Wiesede - Wenn ein geliebter Mensch stirbt, ist das für die Angehörigen nicht leicht. Jeder geht anders mit dem Verlust um. Die Bewältigung der hieraus resultierenden Trauer fällt jedem Angehörigen unterschiedlich schwer oder leicht. Für den Gedächtniswaldförster Sigfried Bley aber steht fest, dass dies draußen im Wald leichter gelingen kann: „Die Trauerarbeit wird durch das Naturerlebnis erleichtert.“ Seit dieser Woche hat die Gemeinde Friedeburg ihren eigenen Gedächtniswald im Carl-Georgs-Forst in Wiesede. Es ist der zweite Standort des Gedächtniswaldes Herrlichkeit Gödens, der von Maximilian Graf von Wedel geführten Unternehmensgruppe Schloss Gödens.
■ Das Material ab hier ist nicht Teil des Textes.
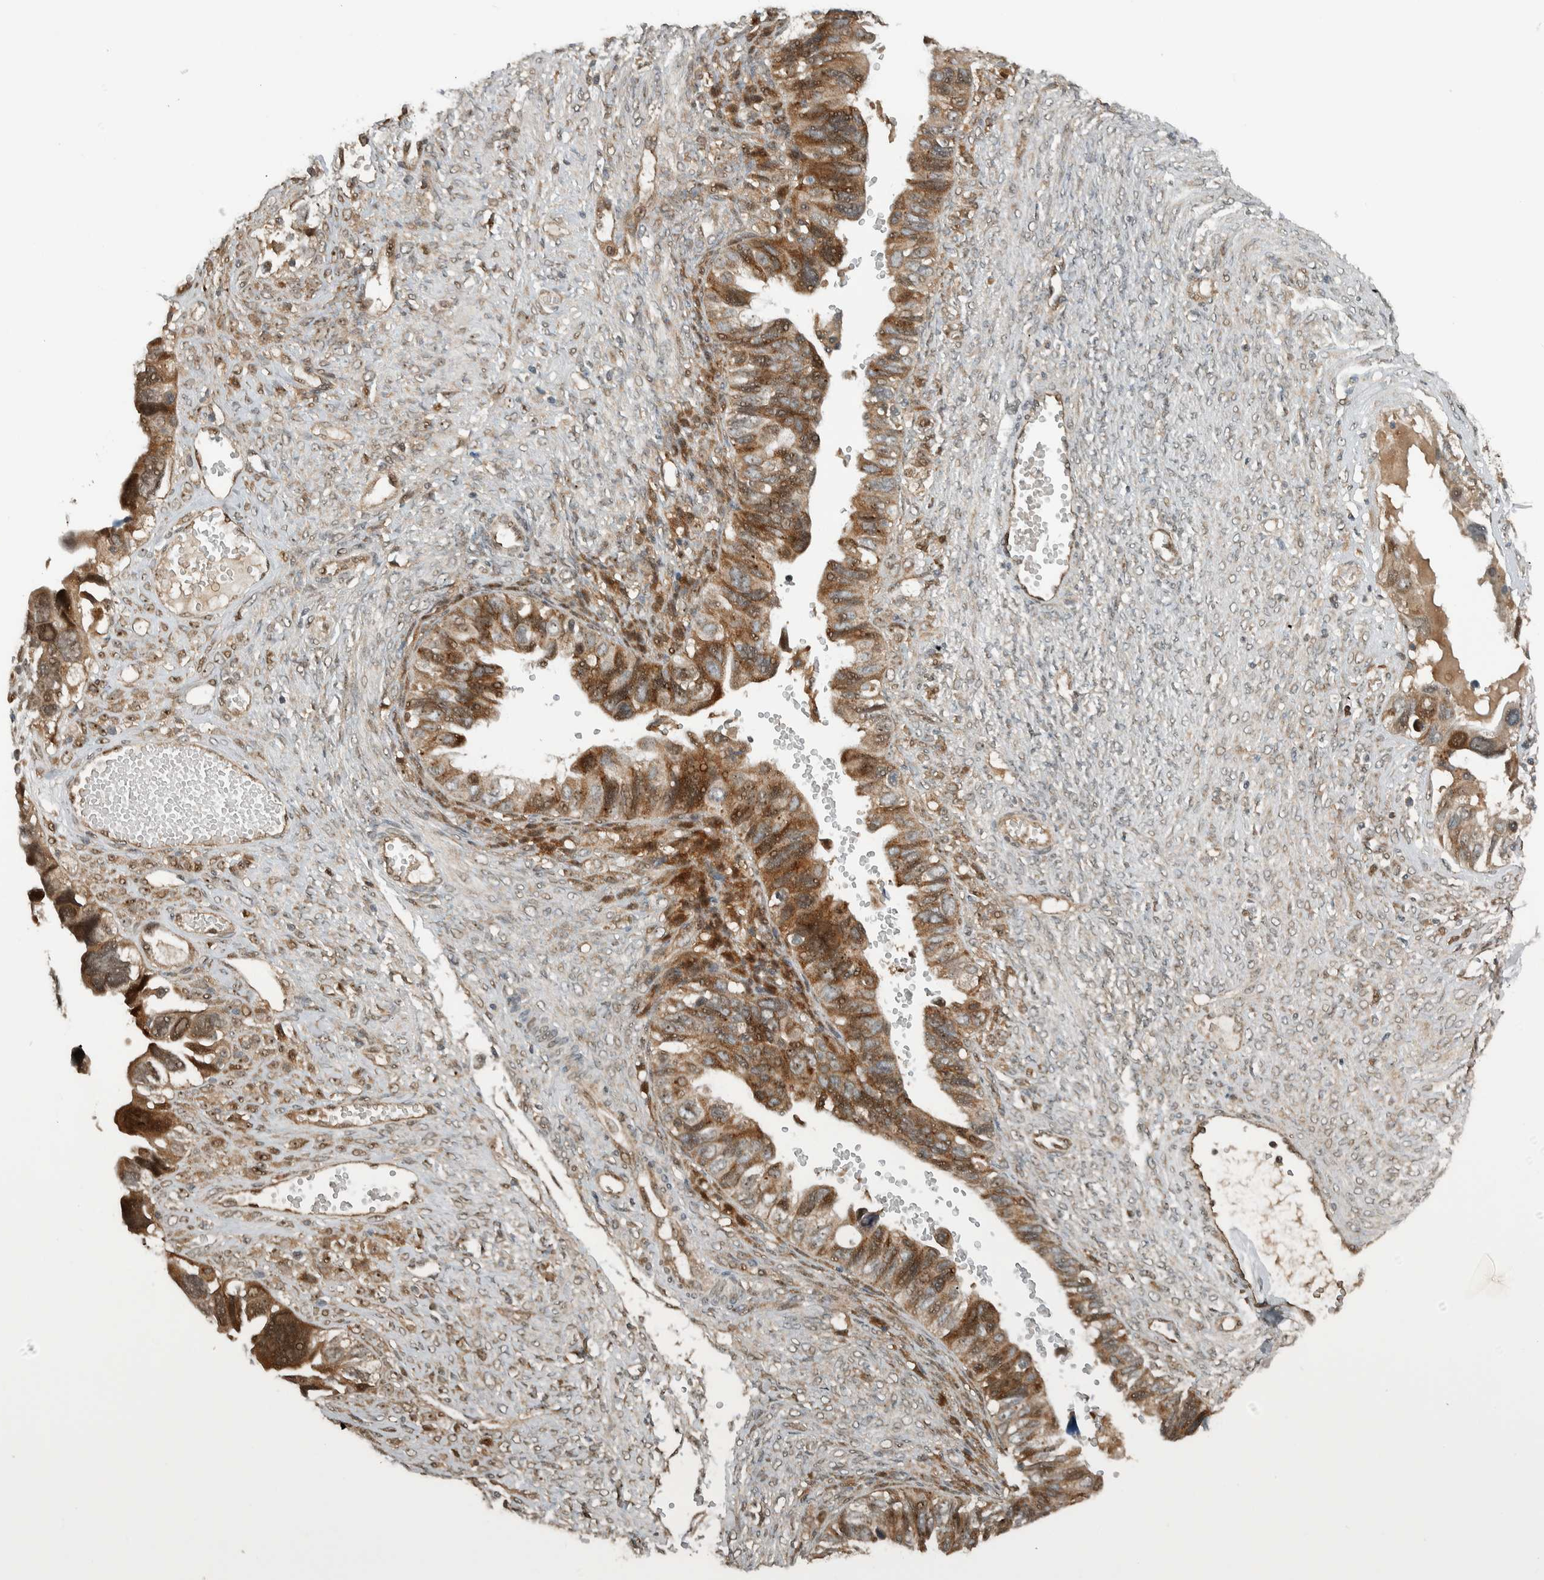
{"staining": {"intensity": "moderate", "quantity": ">75%", "location": "cytoplasmic/membranous"}, "tissue": "ovarian cancer", "cell_type": "Tumor cells", "image_type": "cancer", "snomed": [{"axis": "morphology", "description": "Cystadenocarcinoma, serous, NOS"}, {"axis": "topography", "description": "Ovary"}], "caption": "Moderate cytoplasmic/membranous protein positivity is identified in about >75% of tumor cells in ovarian serous cystadenocarcinoma.", "gene": "XPO5", "patient": {"sex": "female", "age": 79}}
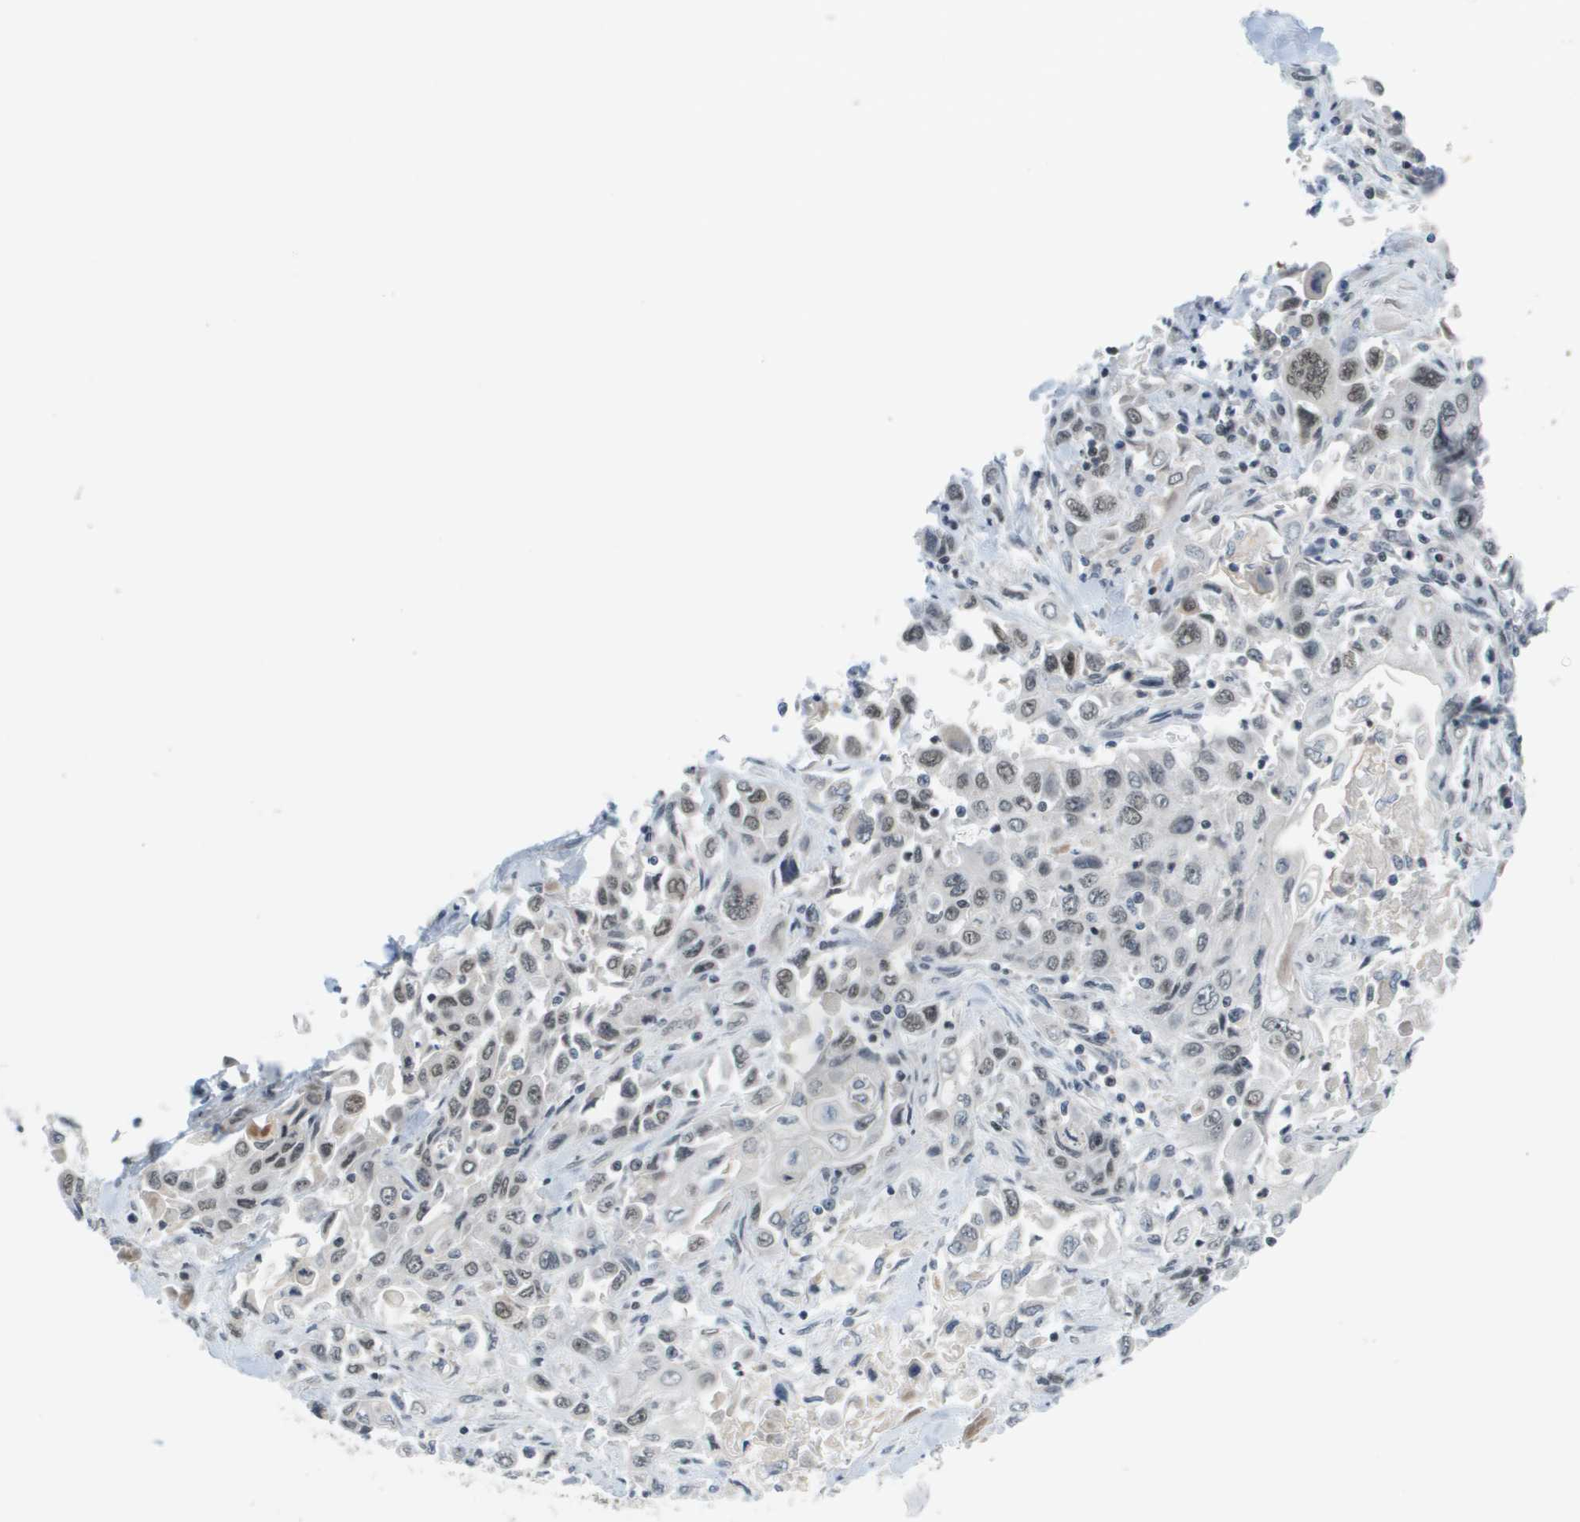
{"staining": {"intensity": "weak", "quantity": "25%-75%", "location": "nuclear"}, "tissue": "pancreatic cancer", "cell_type": "Tumor cells", "image_type": "cancer", "snomed": [{"axis": "morphology", "description": "Adenocarcinoma, NOS"}, {"axis": "topography", "description": "Pancreas"}], "caption": "Immunohistochemistry (IHC) staining of pancreatic cancer, which shows low levels of weak nuclear expression in about 25%-75% of tumor cells indicating weak nuclear protein expression. The staining was performed using DAB (3,3'-diaminobenzidine) (brown) for protein detection and nuclei were counterstained in hematoxylin (blue).", "gene": "CBX5", "patient": {"sex": "male", "age": 70}}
Erstmals fand dort eine Führung statt, bei der neben Vertretern aus Rat und Verwaltung der Gemeinde auch Bestatter das Areal besichtigen konnten.

Was und warum

Darum geht es: Ab sofort können sich Menschen in Friedeburg auch im Carl-Georgs-Forst unter einem Baum bestatten lassen.

Vor allem interessant für: Jeden, der sich Gedanken über den eigenen Tod oder den von Angehörigen macht sowie passionierte Waldspaziergänger

Deshalb berichten wir: Der Gedächtnisforst in Wiesede wurde eingeweiht und steht damit ab sofort als alternative Bestattungsform in Friedeburg zur Verfügung.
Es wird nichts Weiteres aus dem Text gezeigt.